B.        Neither the current flat-fee schedule nor the Legislature’s prohibition of hourly compensation rates for contract counsel violates Carrillo’s right to counsel

 

{18}     The parties raise two issues: First, does the current flat-fee schedule for the compensation of contract counsel, solidified by the Legislature’s requirement that the LOPD not use the appropriation for contract counsel to pay hourly reimbursement rates, violate the right to counsel as guaranteed by the Federal Constitution and the New Mexico Constitution? Second, did the district court’s remedial orders requiring the State to fund compensation to contract counsel at $85 per hour and the LOPD to pay such a rate to Carrillo’s counsel contravene the separation of powers as established by Article III, Section 1 of the New Mexico Constitution?  Because we decide the former issue, we do not reach the latter.

 

{19}     In support of the district court’s order, Carrillo argues that the current flat-fee arrangement for the compensation of contract counsel impinges upon his right to the effective assistance of counsel.  The Commission makes a similar argument to support the district court’s order and contends that the current flat-fee scheme violates the right to counsel of any indigent defendant represented by contract counsel.   Both Carrillo and the Commission root their arguments in State v. Young, 2007-NMSC-058, 143 N.M. 1, 172 P.3d 138, and United States v. Cronic, 466 U.S. 648 (1984).

 

{20}     Ordinarily, to make out a claim of ineffective assistance of counsel, a criminal defendant needs to establish both that their counsel’s assistance was not objectively reasonable and that but for the counsel’s errors, the result of the proceeding would have been different.  State v. Grogan, 2007-NMSC-039, ¶ 11, 142 N.M. 107, 163 P.3d 494; see generally Strickland v. Washington, 466 U.S. 668, 687-96 (1984).  Both Carrillo and the Commission contend that the test for ineffective assistance under Strickland is inapposite.  We agree.  Because the district court stayed the prosecutions against Carrillo, we cannot address whether the results of those proceedings would be different if Carrillo’s counsel were paid according to a different compensation formula.

 

{21}     Some circumstances, however, “are so likely to prejudice the accused that the cost of litigating their effect in a particular case is unjustified.” Cronic, 466 U.S. at 658; see also Grogan, 2007-NMSC-039, ¶¶ 12-13 (noting circumstances where courts may presume prejudice).  In certain cases, “the likelihood that any lawyer . . . could provide effective assistance is so small that a presumption of prejudice is appropriate without inquiry into the actual conduct of the trial.” Cronic, 466 U.S. at 659-60 (citation omitted).  The presumption of prejudice is justified, for example, where “counsel entirely fails to subject the prosecution’s case to meaningful adversarial testing.” Id. at 659.
○ ○ ○ ○ ○ ○ ○
__Tasks to carry out__.
1) In the court opinion, what hourly rate did the district court's remedial orders require the State to fund for contract counsel?
2) State whether each of these statements agrees with the court opinion, answering yes or no and quoting the words that decide it: (a) The court decides the separation-of-powers issue. (b) Carrillo and the Commission base their arguments on State v. Young and United States v. Cronic. (c) The court finds the Strickland test for ineffective assistance inapposite.
3) Copy a passage from the court opinion word for word, beginning at the words "B.        Neither the" and stopping after "reach the latter.".

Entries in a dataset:
○ ○ ○ ○ ○ ○ ○
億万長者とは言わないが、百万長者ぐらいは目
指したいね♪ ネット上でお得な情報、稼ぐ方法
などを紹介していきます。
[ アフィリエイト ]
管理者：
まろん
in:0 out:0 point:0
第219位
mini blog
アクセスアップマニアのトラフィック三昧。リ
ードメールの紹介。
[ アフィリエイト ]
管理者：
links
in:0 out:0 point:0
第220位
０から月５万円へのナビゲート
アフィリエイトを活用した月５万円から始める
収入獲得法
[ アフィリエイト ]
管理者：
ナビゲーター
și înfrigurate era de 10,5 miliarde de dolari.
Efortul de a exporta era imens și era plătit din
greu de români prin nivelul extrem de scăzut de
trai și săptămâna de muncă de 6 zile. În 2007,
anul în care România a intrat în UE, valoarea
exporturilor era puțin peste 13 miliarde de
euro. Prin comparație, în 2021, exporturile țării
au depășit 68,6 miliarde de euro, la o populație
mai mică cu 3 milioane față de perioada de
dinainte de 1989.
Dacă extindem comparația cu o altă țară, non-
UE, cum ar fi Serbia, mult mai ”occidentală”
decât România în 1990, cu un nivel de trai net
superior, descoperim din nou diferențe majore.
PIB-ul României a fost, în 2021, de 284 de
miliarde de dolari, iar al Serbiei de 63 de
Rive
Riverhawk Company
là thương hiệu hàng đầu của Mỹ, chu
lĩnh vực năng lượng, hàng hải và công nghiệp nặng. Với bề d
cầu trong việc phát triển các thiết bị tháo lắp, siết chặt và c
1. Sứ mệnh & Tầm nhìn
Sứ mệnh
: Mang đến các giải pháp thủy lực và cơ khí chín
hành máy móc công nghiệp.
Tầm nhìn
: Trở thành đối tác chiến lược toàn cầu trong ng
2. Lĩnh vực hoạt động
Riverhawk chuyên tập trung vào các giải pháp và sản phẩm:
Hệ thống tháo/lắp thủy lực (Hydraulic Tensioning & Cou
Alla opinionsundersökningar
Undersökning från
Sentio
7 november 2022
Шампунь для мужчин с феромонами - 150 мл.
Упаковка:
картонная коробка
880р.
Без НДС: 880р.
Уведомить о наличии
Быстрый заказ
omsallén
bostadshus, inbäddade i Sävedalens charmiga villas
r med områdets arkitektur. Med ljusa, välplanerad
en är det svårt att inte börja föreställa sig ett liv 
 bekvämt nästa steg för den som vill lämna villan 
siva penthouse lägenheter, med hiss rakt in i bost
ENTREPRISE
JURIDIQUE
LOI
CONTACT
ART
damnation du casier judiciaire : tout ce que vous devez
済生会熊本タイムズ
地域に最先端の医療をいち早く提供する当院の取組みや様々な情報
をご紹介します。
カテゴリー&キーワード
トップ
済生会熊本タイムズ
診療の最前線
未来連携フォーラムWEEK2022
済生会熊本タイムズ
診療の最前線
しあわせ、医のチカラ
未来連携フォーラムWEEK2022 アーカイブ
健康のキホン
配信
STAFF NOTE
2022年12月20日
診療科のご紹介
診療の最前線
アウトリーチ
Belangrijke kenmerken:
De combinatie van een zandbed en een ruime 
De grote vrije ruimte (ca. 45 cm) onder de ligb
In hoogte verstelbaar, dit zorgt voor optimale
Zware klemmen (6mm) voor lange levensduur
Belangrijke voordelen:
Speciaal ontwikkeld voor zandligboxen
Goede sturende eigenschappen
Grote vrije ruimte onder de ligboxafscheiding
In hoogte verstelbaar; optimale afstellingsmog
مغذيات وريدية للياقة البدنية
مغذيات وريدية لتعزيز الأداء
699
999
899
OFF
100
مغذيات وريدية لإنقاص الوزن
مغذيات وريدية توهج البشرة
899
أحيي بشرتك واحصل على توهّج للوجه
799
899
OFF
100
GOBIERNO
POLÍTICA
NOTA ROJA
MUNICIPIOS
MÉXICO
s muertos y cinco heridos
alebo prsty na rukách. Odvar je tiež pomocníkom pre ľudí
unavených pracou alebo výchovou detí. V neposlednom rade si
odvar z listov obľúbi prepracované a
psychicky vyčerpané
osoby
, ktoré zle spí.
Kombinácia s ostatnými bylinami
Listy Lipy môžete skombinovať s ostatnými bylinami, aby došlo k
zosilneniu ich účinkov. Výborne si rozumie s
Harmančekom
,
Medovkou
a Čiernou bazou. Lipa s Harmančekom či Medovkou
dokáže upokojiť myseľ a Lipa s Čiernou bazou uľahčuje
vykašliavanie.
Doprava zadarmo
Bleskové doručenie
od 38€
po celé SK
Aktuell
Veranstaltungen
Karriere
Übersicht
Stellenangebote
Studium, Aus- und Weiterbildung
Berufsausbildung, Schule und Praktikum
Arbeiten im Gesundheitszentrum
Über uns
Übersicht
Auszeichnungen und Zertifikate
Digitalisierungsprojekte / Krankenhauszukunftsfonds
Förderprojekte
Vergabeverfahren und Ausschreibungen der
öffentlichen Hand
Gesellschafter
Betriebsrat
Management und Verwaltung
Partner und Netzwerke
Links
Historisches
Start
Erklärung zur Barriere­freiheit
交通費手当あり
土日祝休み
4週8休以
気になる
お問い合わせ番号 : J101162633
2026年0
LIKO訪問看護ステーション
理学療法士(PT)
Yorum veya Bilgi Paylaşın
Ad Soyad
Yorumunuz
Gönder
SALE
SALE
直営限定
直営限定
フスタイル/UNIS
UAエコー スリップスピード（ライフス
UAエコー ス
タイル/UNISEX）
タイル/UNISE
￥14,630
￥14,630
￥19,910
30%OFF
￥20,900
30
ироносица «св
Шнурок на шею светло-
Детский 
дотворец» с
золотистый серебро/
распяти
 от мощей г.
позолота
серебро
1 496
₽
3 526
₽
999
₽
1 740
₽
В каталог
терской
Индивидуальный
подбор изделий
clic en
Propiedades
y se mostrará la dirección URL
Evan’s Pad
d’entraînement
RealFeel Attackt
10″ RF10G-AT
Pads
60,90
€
○ ○ ○ ○ ○ ○ ○
__Numbered responses__.
1) $85 per hour.

2)
(a) No: "Because we decide the former issue, we do not reach the latter."
(b) Yes: "Both Carrillo and the Commission root their arguments in State v. Young, 2007-NMSC-058, 143 N.M. 1, 172 P.3d 138, and United States v. Cronic, 466 U.S. 648 (1984)."
(c) Yes: "Both Carrillo and the Commission contend that the test for ineffective assistance under Strickland is inapposite." and "We agree."

3)
B.        Neither the current flat-fee schedule nor the Legislature’s prohibition of hourly compensation rates for contract counsel violates Carrillo’s right to counsel

 

{18}     The parties raise two issues: First, does the current flat-fee schedule for the compensation of contract counsel, solidified by the Legislature’s requirement that the LOPD not use the appropriation for contract counsel to pay hourly reimbursement rates, violate the right to counsel as guaranteed by the Federal Constitution and the New Mexico Constitution? Second, did the district court’s remedial orders requiring the State to fund compensation to contract counsel at $85 per hour and the LOPD to pay such a rate to Carrillo’s counsel contravene the separation of powers as established by Article III, Section 1 of the New Mexico Constitution?  Because we decide the former issue, we do not reach the latter.